One of the main issues with diagnosing endometriosis is the fact that many of the early signs can be written off as “normal” problems that someone may have during their menstrual cycle.
These symptoms will worsen over time. Nevertheless, the slowness of their onset can make them much more difficult to identify. In fact, it can often take a woman desperately googling “gynaecologist London” and seeing a specialist before a diagnosis can be reached.
However, here are five early signs of endometriosis.
1. Painful or heavy periods
A woman’s menstrual flow can change throughout her life, and varies drastically from woman to woman. But heavy and painful periods can be an early sign of endometriosis, especially alongside some of the other listed symptoms.
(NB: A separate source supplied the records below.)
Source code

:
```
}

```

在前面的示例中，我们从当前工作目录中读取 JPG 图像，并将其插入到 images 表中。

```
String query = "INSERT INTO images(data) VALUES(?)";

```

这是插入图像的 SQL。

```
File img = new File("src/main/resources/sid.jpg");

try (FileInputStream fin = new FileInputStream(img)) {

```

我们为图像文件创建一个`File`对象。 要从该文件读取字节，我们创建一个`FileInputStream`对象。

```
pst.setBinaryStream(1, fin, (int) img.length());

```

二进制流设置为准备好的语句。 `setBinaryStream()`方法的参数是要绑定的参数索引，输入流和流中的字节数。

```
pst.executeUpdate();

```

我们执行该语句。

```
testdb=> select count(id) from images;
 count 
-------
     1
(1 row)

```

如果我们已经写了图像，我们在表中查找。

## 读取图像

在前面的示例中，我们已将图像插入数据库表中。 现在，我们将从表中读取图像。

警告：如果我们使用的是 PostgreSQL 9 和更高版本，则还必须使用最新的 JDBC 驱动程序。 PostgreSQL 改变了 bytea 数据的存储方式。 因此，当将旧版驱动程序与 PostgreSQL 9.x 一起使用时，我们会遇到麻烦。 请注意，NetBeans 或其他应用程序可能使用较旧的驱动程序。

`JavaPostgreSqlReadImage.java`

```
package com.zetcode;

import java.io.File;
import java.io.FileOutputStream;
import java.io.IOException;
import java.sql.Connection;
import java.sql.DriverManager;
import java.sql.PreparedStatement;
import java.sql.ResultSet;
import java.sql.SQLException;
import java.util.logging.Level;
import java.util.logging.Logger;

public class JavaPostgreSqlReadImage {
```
2. Painful bowel movements
There is a misconception that endometriosis only affects the reproductive system. This is not true. A good early sign of the condition can be painful bowel movements, particularly if these are accompanied by abdominal cramping and blood in the stool. These symptoms occur if tissue has begun to develop around the gastrointestinal area.
3. Mood swings
Endometriosis can elevate a woman’s oestrogen and progesterone levels, causing instabilities in mood. A woman can feel joyful one moment and then crushed the next. Long-term, this can have a significant effect on someone’s ability to enjoy their life.
4. Difficulty getting pregnant
As the tissue often develops around the ovaries and fallopian tubes, it can prevent ovulation from happening. The longer this goes on without detection, the more likely it is that scar tissue will develop, damaging the ovaries. If a woman is struggling to conceive, it could very well be endometriosis that is causing the problem. Infertility is one of the most common and distressing symptoms of endometriosis.
If the endometriosis is in a woman’s bladder, she will experience pain when passing urine, as well as possible blood in her urine. This symptom will be especially prevalent during her period. Usually, these symptoms may be attributed to an infection, but alongside the aforementioned symptoms it could be a symptom of endometriosis.
Not every woman will have every symptom on this list – as there is variation in every woman’s menstrual cycle, there is variation in how every woman experiences endometriosis. However, it is important that those who suspect they have endometriosis see a specialist gynaecologist as soon as possible, to ensure that they get any treatment they need.